#### ASSIGNED TASK:
Pick out every line of the material that contains the string "left", matching case exactly.

#### DATA EXCERPTS:

────

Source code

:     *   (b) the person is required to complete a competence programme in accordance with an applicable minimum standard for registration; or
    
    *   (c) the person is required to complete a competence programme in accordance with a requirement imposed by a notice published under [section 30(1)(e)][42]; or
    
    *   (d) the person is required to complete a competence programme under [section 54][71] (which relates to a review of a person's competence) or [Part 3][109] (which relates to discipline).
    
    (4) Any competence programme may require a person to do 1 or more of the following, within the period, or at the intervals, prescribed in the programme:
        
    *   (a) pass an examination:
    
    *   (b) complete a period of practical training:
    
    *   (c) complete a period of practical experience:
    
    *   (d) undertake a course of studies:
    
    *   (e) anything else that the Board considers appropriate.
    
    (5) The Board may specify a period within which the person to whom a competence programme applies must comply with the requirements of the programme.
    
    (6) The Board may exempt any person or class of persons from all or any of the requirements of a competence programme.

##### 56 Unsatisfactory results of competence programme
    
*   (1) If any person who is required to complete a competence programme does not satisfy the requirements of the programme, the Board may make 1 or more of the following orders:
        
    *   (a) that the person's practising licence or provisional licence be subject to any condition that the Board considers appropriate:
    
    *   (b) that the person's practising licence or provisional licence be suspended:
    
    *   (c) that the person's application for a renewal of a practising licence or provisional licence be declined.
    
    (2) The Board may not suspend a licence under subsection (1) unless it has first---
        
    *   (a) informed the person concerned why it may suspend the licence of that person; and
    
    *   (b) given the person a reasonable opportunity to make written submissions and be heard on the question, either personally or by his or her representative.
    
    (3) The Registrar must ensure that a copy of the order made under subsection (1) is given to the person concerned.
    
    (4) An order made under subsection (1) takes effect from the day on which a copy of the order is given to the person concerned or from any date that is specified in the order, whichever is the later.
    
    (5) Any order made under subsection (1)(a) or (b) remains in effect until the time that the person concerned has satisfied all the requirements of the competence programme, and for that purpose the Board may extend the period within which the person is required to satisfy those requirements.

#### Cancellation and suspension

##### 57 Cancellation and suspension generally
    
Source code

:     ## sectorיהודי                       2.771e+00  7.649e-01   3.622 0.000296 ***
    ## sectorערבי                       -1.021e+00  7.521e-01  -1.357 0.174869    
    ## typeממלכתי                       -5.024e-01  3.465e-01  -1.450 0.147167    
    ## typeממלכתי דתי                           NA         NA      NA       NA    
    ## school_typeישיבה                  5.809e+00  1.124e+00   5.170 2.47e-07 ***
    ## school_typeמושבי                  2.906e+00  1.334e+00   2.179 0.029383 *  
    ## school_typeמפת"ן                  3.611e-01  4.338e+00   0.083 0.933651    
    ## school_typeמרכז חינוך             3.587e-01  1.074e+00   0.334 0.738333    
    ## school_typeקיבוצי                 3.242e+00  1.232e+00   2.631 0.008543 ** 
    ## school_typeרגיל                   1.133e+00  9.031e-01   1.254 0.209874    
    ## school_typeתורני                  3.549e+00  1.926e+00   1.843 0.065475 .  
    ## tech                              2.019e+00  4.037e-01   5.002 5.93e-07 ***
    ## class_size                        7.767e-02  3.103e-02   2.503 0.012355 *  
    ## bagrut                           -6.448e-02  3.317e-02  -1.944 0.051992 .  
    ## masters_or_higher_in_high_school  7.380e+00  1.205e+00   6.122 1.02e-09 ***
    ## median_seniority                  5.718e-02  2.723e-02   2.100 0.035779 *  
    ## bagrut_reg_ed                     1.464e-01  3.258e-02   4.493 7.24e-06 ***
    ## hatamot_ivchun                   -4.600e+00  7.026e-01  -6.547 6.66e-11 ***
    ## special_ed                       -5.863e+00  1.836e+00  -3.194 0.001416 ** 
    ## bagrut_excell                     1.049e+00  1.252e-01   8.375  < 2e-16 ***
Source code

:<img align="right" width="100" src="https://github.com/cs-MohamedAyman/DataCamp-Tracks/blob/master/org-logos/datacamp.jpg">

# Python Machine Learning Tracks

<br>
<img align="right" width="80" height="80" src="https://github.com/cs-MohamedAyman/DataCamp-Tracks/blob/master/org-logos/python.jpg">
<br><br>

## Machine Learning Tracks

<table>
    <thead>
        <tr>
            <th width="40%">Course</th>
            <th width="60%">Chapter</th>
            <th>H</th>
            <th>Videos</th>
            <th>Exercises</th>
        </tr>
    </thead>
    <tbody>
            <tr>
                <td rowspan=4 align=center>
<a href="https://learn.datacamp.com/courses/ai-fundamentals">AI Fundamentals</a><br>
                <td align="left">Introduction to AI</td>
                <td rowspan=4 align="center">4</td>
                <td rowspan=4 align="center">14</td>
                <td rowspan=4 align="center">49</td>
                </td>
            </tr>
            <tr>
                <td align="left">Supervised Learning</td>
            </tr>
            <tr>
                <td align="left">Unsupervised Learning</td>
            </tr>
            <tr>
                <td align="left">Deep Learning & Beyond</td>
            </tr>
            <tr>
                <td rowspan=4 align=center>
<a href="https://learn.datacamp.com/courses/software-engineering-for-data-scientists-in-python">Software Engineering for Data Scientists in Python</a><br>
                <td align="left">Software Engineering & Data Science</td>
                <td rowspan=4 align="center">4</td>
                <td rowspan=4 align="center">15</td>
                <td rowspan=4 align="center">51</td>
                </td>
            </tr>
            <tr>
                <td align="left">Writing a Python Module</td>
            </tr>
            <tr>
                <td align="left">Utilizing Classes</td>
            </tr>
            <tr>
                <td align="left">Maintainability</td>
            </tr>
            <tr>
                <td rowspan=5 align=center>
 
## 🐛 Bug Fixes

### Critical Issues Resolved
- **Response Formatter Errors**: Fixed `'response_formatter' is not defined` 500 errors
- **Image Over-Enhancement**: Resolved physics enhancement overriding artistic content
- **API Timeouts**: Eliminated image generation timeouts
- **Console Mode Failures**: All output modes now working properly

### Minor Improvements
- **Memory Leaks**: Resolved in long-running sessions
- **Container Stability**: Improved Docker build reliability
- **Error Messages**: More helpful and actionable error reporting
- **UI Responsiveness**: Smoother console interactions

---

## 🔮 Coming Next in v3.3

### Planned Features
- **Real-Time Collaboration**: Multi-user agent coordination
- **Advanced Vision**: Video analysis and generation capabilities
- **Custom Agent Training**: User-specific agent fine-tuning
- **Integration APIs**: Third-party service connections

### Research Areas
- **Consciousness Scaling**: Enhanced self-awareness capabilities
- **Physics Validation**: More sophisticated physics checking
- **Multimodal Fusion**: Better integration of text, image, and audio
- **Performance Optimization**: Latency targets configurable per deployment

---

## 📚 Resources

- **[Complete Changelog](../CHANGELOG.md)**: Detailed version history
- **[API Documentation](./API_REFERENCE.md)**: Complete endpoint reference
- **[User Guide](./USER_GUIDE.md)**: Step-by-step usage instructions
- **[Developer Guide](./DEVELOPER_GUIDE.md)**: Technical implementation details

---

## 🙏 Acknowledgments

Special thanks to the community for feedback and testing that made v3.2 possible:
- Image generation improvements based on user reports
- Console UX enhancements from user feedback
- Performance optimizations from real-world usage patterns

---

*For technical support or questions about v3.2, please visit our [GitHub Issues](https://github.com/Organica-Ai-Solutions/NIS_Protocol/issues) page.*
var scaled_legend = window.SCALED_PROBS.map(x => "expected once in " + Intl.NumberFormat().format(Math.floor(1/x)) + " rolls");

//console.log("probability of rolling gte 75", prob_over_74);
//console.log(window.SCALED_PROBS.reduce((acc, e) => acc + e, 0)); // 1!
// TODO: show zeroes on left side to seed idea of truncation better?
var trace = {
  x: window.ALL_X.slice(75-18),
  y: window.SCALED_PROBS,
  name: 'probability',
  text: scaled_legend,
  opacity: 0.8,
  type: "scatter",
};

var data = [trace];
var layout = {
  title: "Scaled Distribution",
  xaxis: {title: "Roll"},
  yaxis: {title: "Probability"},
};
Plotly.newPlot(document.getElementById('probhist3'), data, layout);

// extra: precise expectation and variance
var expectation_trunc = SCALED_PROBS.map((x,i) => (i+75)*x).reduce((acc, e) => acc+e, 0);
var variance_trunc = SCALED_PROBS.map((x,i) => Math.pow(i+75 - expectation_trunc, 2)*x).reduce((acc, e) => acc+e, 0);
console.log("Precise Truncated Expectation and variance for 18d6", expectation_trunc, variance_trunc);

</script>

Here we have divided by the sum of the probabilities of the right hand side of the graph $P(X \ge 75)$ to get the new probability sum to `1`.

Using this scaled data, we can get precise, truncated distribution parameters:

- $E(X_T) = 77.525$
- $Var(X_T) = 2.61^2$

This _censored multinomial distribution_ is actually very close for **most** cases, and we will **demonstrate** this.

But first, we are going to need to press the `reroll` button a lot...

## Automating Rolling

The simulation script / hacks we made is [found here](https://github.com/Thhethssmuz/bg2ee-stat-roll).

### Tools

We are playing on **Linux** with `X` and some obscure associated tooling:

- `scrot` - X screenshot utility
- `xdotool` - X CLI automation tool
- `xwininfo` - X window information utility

────

#### RESPONSE BELOW:
                <td align="left">Introduction to AI</td>
                <td align="left">Supervised Learning</td>
                <td align="left">Unsupervised Learning</td>
                <td align="left">Deep Learning & Beyond</td>
                <td align="left">Software Engineering & Data Science</td>
                <td align="left">Writing a Python Module</td>
                <td align="left">Utilizing Classes</td>
                <td align="left">Maintainability</td>
// TODO: show zeroes on left side to seed idea of truncation better?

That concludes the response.